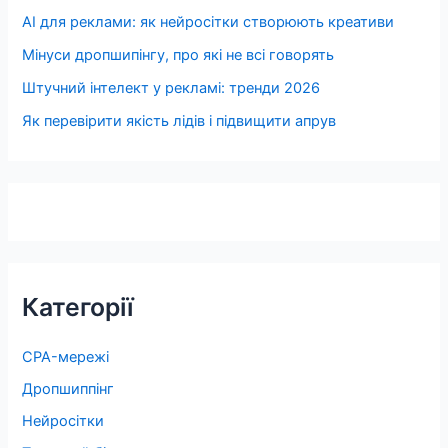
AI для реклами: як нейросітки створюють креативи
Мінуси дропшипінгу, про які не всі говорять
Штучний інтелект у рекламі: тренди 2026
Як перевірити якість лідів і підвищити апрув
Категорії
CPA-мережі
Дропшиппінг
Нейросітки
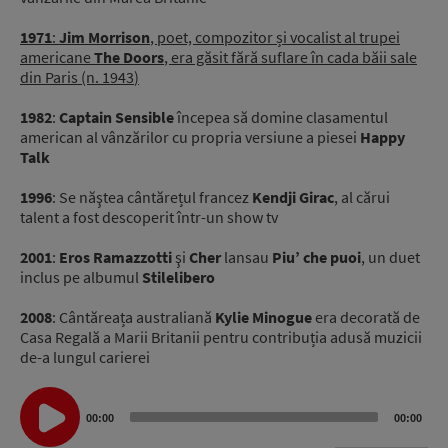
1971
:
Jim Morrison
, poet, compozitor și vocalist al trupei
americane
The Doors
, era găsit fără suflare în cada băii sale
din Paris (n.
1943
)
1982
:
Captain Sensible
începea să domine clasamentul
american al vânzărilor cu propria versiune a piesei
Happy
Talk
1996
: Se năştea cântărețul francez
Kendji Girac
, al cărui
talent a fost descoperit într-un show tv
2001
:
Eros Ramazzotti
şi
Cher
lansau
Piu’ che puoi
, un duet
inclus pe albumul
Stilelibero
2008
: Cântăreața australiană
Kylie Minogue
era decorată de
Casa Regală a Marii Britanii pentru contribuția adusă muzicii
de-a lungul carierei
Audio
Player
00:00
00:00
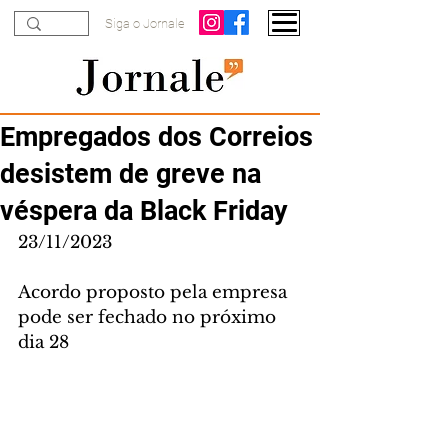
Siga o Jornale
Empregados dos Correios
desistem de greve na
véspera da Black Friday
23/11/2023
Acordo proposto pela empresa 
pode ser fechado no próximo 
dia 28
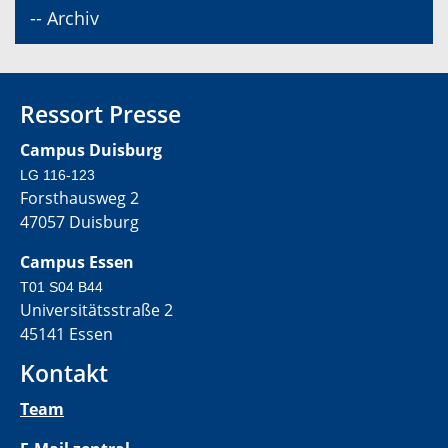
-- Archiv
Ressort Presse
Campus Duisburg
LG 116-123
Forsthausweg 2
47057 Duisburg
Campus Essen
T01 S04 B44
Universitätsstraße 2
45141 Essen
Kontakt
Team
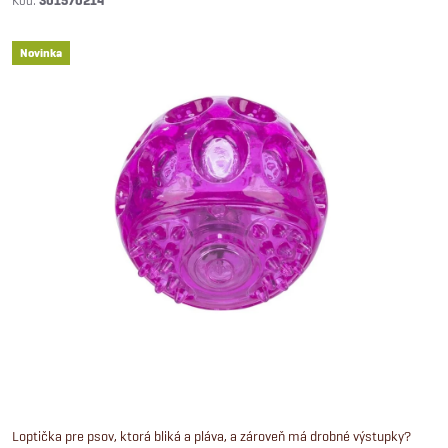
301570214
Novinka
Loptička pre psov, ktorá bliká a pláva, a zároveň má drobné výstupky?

—————

### ACTIVITY
Here the records must be restated exactly, minus any images.

### REPLY
AI для реклами: як нейросітки створюють креативи
Мінуси дропшипінгу, про які не всі говорять
Штучний інтелект у рекламі: тренди 2026
Як перевірити якість лідів і підвищити апрув
Категорії
CPA-мережі
Дропшиппінг
Нейросітки
1971
:
Jim Morrison
, poet, compozitor și vocalist al trupei
americane
The Doors
, era găsit fără suflare în cada băii sale
din Paris (n.
1943
)
1982
:
Captain Sensible
începea să domine clasamentul
american al vânzărilor cu propria versiune a piesei
Happy
Talk
1996
: Se năştea cântărețul francez
Kendji Girac
, al cărui
talent a fost descoperit într-un show tv
2001
:
Eros Ramazzotti
şi
Cher
lansau
Piu’ che puoi
, un duet
inclus pe albumul
Stilelibero
2008
: Cântăreața australiană
Kylie Minogue
era decorată de
Casa Regală a Marii Britanii pentru contribuția adusă muzicii
de-a lungul carierei
Audio
Player
00:00
00:00
Siga o Jornale
Empregados dos Correios
desistem de greve na
véspera da Black Friday
23/11/2023
Acordo proposto pela empresa 
pode ser fechado no próximo 
dia 28
-- Archiv
Ressort Presse
Campus Duisburg
LG 116-123
Forsthausweg 2
47057 Duisburg
Campus Essen
T01 S04 B44
Universitätsstraße 2
45141 Essen
Kontakt
Team
301570214
Novinka
Loptička pre psov, ktorá bliká a pláva, a zároveň má drobné výstupky?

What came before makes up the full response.